Acropora lutkeni is a species of acroporid coral found in the central Indo-Pacific, Japan, Australia, the northern Indian Ocean, the East China Sea, southeast Asia, and the central and western Pacific Ocean. The species also occurs in the south Mariana Islands, American Samoa, Palau, the Andaman Islands, Fiji, the Philippines, the Banggai Islands, Samoa, the Raja Ampat Islands, the Line Islands, Papua New Guinea, and the Chagos Archipelago. It exists in tropical shallow reefs on upper slopes that are exposed to the action of strong waves or currents, and subtidally on edges of reefs and in submerged reefs. It exists at depths of between 3 and 12 m and probably spawns in October.

==Description==
It is found in corymbose colonies in plate structures with tapered branches. Axial corallites are present and rounded, radial corallites are not orderly and have a variety of diameters and shapes. The species is grey, purple, or cream-brown in colour, and it looks similar to Acropora forskali.

==Distribution==
It is classed as an endangered species on the IUCN Red List and it is believed that its population is decreasing; the species is also listed under Appendix II of CITES. Figures of its population are unknown, but is likely to be threatened by the global reduction of coral reefs, the increase of temperature causing coral bleaching, climate change, human activity, the crown-of-thorns starfish (Acanthaster planci) and disease.
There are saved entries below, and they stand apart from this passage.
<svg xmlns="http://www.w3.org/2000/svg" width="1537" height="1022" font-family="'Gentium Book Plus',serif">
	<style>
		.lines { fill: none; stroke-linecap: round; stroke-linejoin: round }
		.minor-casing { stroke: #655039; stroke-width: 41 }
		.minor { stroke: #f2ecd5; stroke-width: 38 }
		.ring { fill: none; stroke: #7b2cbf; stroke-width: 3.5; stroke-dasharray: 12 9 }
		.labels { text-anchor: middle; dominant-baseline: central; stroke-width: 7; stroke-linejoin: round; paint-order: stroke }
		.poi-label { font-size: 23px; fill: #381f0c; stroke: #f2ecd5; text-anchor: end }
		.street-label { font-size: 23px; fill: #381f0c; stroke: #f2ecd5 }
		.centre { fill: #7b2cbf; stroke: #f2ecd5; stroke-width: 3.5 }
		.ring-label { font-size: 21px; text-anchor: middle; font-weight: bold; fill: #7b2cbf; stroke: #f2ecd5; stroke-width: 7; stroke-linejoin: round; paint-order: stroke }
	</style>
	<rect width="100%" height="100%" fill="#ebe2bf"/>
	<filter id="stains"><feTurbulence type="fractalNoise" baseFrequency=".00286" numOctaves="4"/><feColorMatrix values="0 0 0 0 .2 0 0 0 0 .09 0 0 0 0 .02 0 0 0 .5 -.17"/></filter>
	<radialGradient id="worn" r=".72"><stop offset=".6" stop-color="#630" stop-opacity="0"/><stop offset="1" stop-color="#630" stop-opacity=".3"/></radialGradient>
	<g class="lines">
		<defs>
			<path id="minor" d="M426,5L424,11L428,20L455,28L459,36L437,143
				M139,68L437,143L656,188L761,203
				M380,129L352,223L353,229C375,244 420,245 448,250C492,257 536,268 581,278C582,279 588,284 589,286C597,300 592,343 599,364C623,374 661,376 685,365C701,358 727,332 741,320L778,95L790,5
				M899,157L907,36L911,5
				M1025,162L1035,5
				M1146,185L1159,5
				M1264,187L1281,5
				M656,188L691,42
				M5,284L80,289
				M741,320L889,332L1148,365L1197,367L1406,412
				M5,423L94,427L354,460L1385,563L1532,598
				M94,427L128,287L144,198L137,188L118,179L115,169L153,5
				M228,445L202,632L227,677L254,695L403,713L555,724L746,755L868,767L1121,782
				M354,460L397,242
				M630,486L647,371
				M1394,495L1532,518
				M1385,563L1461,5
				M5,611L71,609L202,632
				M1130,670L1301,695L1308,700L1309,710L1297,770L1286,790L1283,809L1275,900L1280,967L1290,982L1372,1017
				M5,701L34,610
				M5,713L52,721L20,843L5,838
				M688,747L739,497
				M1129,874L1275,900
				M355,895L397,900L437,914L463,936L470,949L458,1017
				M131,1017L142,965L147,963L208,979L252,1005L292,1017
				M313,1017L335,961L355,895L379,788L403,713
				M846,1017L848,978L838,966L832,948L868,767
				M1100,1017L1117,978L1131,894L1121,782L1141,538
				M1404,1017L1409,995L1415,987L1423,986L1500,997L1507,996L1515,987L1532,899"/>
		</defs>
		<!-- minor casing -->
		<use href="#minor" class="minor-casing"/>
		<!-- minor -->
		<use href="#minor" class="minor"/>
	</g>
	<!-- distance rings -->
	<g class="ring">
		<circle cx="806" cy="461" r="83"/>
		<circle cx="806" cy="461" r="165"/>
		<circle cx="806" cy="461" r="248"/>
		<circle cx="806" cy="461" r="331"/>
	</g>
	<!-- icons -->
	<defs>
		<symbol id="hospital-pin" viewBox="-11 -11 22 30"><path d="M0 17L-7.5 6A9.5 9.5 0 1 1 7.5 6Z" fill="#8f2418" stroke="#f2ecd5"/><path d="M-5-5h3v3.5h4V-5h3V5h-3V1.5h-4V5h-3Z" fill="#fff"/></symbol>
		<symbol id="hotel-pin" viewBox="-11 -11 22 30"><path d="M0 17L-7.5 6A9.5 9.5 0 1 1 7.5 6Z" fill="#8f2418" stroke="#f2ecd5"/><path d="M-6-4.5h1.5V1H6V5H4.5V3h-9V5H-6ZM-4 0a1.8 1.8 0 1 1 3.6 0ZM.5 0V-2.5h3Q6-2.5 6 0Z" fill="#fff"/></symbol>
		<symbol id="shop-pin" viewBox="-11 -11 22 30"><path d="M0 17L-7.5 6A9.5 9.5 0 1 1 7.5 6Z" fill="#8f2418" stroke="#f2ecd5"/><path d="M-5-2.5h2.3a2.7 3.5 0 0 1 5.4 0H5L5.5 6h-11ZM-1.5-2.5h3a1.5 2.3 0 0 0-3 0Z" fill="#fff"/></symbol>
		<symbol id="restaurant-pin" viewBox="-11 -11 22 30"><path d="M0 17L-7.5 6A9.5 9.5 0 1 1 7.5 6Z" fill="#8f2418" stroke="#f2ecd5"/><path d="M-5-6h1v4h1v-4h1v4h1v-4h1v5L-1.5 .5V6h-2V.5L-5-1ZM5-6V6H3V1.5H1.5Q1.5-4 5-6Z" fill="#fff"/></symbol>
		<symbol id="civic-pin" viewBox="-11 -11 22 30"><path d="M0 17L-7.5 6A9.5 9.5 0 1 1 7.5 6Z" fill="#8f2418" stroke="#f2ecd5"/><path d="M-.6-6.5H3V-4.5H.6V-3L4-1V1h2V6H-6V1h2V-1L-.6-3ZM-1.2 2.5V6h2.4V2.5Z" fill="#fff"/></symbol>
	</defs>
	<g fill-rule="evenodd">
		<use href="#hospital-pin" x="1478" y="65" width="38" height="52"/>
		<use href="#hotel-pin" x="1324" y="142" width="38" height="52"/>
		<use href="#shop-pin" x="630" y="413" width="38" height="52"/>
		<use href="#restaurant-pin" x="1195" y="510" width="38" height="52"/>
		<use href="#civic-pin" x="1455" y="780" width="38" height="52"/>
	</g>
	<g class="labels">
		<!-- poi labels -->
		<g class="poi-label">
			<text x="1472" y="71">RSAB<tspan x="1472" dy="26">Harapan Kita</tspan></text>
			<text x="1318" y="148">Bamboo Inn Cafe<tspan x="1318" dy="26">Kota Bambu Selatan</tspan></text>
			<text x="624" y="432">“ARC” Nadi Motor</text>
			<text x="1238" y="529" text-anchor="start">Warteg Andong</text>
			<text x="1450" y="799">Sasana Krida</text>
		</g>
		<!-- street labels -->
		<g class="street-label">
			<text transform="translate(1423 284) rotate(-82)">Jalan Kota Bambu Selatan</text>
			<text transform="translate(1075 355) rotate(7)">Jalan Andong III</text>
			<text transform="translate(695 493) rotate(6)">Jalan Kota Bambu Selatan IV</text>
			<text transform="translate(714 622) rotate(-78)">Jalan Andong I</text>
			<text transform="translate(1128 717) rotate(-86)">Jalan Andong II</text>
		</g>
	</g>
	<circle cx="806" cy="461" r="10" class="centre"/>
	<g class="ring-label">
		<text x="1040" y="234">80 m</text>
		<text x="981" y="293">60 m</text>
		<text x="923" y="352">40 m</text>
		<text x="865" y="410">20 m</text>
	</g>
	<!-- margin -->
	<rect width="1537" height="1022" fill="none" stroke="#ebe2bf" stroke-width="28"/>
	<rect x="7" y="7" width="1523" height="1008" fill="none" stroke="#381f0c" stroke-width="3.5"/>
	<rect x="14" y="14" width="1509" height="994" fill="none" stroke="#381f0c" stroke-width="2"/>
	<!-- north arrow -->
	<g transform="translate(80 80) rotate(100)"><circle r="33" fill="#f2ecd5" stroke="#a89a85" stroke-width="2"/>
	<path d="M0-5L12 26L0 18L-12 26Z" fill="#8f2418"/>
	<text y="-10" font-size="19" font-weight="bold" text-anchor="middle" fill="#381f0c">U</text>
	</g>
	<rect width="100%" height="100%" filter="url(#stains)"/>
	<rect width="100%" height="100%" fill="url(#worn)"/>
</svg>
It occurs in the central Indo-Pacific, Japan, Australia, the northern Indian Ocean, the East China Sea, southeast Asia, and the central and western Pacific Ocean. The species also occurs in the south Mariana Islands, American Samoa, Palau, the Andaman Islands, Fiji, the Philippines, the Banggai Islands, Samoa, the Raja Ampat Islands, the Line Islands, Papua New Guinea, and the Chagos Archipelago. It exists at depths of between 3 and 12 m and is found on upper slopes that are exposed to wave action and currents, on edges of reefs, and on submerged reefs.

==Taxonomy==
Acropora lutkeni was described by Crossland in 1952.